Complete the code to get **the 3 most liked posts**:

In [11]:
import sqlite3

conn = sqlite3.connect("data/blog.sqlite")
c = conn.cursor()

# TODO: write the query
query = """
    SELECT posts.title, posts.content, COUNT(posts.id)
    FROM posts
    JOIN likes ON likes.post_id = posts.id
    GROUP BY posts.id
    ORDER BY COUNT(posts.id) DESC
    LIMIT 3
"""

# TODO: Execute the query
c.execute(query)
rows = c.fetchall()

# TODO: Fetch and print the results
rows

[('Half imagine another.',
  'Nice career practice image. Modern son per share painting successful on.',
  84),
 ('Side foot leader popular.',
  'Relate parent run public choice allow.

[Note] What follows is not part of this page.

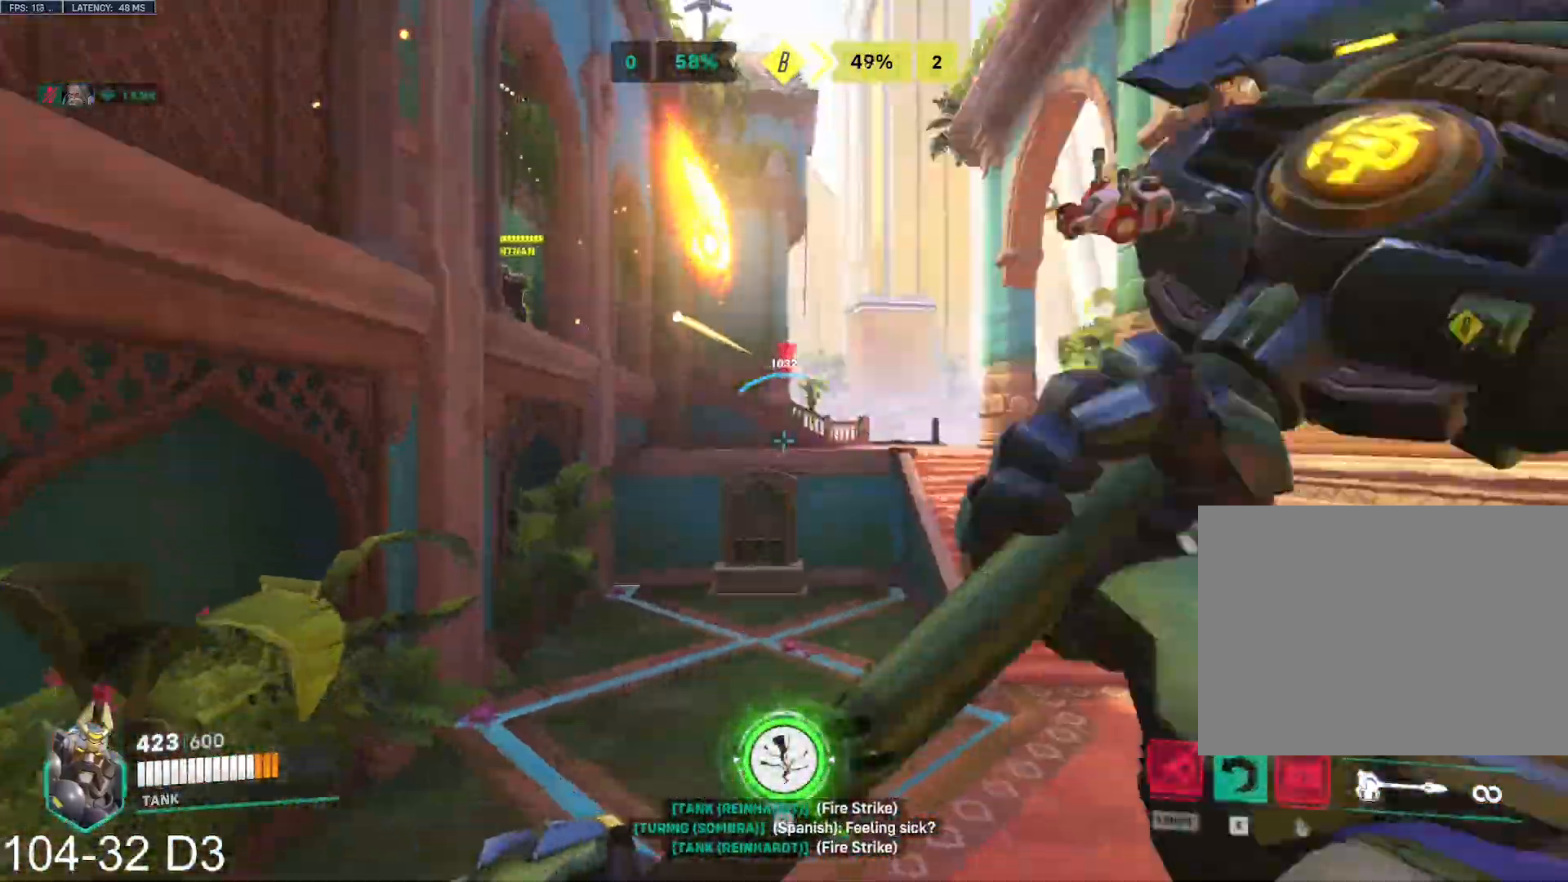
{"keys": ["d", "w"], "mouse": ["left"], "events": [[67, "q", "down"], [84, "q", "up"], [100, "d", "up"], [400, "d", "down"]]}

Establish single far Congress impact course offer.',
  82),
 ('Area paper whatever mean.',
  'Space whose often computer. Yard account stuff section write store somebody. Coach none blue skin finish any.',
  81)]

---

### Pretty Print using _pandas_

The readbility of our `print()` statements are not so good.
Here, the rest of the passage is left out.